Marie Brassard : Au-delà des apparences
Trois ans après Peepshow, Marie Brassard revient au Théâtre français du CNA pour présenter L’Invisible, une oeuvre qui devrait à la fois prolonger et renouveler sa démarche.
Entre 2001 et 2005, les solos Jimmy, créature de rêve, La Noirceur et Peepshow ont été des moments forts des saisons théâtrales du Centre national des Arts. Avec L’Invisible, on serait porté à penser que Marie Brassard devrait commencer, après toutes ces années et ces succès, à ne plus douter d’elle-même. "De fois en fois, ça me rend de plus en plus nerveuse. Je sais que les attentes sont grandes et je n’ai pas la garantie que je vais pouvoir y répondre."
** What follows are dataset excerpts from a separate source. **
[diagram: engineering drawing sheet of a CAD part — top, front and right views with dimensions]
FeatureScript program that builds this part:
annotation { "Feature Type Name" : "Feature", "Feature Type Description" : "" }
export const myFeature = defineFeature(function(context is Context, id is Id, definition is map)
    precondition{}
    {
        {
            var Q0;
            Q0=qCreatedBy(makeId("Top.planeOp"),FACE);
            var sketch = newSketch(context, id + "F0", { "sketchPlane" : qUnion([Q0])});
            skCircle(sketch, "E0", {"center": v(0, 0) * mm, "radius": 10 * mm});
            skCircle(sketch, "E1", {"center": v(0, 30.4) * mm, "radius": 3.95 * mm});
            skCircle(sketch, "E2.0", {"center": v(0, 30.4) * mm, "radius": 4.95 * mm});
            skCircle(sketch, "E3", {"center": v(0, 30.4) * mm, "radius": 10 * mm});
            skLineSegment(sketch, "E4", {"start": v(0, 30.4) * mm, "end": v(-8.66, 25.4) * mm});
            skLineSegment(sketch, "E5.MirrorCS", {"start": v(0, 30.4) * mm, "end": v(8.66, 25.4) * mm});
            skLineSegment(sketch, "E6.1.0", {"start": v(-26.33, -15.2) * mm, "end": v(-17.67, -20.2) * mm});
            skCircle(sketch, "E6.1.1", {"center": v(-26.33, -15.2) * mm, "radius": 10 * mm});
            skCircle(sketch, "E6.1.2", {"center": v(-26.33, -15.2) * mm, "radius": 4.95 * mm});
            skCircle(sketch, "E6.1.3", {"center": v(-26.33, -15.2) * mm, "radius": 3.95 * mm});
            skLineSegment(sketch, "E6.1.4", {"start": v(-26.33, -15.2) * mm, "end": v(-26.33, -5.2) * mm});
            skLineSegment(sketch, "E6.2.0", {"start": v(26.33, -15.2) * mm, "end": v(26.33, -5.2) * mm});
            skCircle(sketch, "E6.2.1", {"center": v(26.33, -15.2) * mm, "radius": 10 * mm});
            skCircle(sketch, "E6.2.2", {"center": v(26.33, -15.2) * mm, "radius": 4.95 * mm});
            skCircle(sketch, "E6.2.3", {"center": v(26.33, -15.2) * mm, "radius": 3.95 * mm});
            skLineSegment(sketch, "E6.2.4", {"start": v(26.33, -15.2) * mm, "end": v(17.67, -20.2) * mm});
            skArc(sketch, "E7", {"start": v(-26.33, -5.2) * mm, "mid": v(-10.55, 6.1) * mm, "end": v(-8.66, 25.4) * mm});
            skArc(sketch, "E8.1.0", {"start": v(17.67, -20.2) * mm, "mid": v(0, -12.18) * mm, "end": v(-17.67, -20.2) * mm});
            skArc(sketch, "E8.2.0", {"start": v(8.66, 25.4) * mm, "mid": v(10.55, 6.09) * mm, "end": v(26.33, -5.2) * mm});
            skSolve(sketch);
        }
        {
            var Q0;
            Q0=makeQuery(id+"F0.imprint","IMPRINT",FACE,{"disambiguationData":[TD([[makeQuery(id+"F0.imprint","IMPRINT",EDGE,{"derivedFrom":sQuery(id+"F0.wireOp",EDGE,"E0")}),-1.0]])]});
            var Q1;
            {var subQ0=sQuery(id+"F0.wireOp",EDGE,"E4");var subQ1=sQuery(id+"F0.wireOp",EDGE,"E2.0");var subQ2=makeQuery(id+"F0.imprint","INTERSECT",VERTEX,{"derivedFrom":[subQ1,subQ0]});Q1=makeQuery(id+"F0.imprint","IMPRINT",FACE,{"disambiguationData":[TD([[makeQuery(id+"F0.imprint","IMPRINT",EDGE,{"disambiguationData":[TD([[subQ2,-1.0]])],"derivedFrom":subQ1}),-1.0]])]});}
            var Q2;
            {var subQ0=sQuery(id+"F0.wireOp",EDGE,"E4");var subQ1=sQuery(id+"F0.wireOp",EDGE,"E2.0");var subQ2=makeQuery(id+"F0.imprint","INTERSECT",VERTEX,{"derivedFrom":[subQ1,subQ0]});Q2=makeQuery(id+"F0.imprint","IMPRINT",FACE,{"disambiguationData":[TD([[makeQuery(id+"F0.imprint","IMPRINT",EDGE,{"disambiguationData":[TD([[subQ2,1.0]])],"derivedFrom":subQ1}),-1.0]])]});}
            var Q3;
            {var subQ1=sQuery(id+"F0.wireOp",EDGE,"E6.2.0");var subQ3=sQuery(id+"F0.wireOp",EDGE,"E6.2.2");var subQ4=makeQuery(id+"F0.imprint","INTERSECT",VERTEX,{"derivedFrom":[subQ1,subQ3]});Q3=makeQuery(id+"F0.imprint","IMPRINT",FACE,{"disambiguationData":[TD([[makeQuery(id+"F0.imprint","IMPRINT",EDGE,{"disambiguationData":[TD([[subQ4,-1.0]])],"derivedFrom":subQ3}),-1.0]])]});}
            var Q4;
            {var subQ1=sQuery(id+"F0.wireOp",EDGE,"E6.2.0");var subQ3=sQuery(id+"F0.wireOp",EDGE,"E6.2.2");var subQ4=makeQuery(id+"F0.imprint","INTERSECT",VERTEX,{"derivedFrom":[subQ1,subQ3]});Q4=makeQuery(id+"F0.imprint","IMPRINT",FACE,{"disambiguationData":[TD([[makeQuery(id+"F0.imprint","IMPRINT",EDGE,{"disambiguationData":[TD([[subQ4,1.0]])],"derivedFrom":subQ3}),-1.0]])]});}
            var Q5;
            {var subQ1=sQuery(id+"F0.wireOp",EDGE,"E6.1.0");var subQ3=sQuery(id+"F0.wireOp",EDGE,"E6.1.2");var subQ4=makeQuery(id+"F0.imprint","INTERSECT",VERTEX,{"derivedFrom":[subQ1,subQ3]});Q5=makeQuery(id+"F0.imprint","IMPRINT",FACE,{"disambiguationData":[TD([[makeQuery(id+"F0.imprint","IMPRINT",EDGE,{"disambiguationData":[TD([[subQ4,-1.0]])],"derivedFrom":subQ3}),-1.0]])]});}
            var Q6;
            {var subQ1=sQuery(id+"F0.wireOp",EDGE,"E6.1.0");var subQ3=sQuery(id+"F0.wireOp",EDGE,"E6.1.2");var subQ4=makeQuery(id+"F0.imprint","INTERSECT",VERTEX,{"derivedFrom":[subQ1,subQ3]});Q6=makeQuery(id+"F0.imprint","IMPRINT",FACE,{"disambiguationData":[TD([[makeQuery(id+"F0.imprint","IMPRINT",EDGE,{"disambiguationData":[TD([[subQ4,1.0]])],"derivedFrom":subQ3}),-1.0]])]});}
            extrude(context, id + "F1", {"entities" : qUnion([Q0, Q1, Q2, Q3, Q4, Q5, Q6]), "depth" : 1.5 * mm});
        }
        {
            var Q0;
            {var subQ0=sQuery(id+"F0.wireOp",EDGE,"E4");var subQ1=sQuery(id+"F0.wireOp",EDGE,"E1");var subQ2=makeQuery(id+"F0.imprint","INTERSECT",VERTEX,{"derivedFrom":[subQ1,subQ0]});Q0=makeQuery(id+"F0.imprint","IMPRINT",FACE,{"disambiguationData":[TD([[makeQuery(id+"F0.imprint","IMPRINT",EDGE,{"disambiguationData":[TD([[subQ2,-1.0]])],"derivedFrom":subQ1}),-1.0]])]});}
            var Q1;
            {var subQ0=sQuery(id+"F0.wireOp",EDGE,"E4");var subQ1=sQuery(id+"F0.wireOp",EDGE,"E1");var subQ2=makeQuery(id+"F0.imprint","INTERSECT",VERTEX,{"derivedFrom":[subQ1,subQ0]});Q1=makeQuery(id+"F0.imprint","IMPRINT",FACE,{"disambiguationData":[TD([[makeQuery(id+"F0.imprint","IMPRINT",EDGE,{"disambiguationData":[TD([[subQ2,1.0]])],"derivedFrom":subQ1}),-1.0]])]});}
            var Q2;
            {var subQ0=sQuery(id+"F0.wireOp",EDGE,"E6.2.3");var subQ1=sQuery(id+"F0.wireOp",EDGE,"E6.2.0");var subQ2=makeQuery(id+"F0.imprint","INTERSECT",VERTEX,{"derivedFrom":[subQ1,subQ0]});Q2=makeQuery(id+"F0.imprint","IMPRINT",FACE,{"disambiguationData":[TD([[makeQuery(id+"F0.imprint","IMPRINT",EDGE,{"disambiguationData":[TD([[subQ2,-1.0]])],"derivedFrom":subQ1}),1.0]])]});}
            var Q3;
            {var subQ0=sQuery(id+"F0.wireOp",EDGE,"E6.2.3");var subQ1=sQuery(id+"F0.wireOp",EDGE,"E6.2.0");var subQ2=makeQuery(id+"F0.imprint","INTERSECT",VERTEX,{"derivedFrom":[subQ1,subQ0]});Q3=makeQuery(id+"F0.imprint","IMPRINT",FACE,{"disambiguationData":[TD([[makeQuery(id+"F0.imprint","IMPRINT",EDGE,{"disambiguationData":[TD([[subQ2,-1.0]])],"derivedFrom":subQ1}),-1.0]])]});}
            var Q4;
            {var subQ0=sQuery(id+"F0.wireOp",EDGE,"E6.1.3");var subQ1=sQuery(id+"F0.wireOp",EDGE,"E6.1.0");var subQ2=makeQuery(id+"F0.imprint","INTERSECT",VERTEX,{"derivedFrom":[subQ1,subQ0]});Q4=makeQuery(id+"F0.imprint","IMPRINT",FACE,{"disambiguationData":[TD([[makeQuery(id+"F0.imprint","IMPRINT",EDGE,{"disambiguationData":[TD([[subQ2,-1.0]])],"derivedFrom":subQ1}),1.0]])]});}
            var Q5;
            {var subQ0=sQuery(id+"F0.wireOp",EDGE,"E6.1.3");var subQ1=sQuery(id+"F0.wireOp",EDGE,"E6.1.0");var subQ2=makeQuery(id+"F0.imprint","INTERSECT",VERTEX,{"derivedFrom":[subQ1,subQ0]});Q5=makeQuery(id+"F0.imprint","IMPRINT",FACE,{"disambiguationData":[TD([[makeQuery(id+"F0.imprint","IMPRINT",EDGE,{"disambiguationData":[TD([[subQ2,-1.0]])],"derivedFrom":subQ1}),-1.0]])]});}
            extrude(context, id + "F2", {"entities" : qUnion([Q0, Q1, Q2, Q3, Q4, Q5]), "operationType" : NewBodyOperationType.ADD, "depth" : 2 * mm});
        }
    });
Berlin, la ville aux deux hémisphères, les ectoplasmes, ces émanations visibles des corps des médiums, et le canular littéraire autour de JT LeRoy, cet écrivain inventé par une femme qui cherchait le moyen d’être publiée, fournissent à Marie Brassard les sources d’une réflexion sur l’art et la création. "Quand je commence, c’est comme si je me retrouvais au milieu d’une toile immense. J’essaie de prendre des choses qui, de prime abord, n’ont rien à voir les unes avec les autres. Je me retrouve alors face à un casse-tête, un véritable chaos. Cette méthode, c’est le seul moyen que j’ai trouvé de ne pas recommencer ce que j’ai déjà fait."
Ainsi, en cours de route, la créatrice ne se gêne pas pour remettre en cause sa matière première, pour s’en distancier. "Je ne crois pas que ce soit un spectacle sur le mur de Berlin, lance Brassard, pas plus que sur JT LeRoy ou sur les ectoplasmes. Tout ça m’a amenée à un autre niveau, dans une voie où j’avais très envie de m’engager. J’avoue que l’objet qui en résulte est peut-être plus abstrait que ce que j’ai fait auparavant. Je me sens très privilégiée d’avoir des artistes qui acceptent de me suivre dans ce type d’aventure."
Les téméraires en question, ce sont le Finlandais Mikko Hynninen et les Québécois Alexander MacSween et Simon Guilbault. Avec eux, Brassard s’est employée à faire résonner des voix spectrales, à rendre visible l’invisible. "L’environnement – le décor, les éclairages et la musique – a été conçu comme s’il s’agissait d’un organisme vivant. Alors ça bouge constamment, parfois très subtilement, mais il y a toujours un mouvement, comme si tout ça était continuellement habité par un esprit."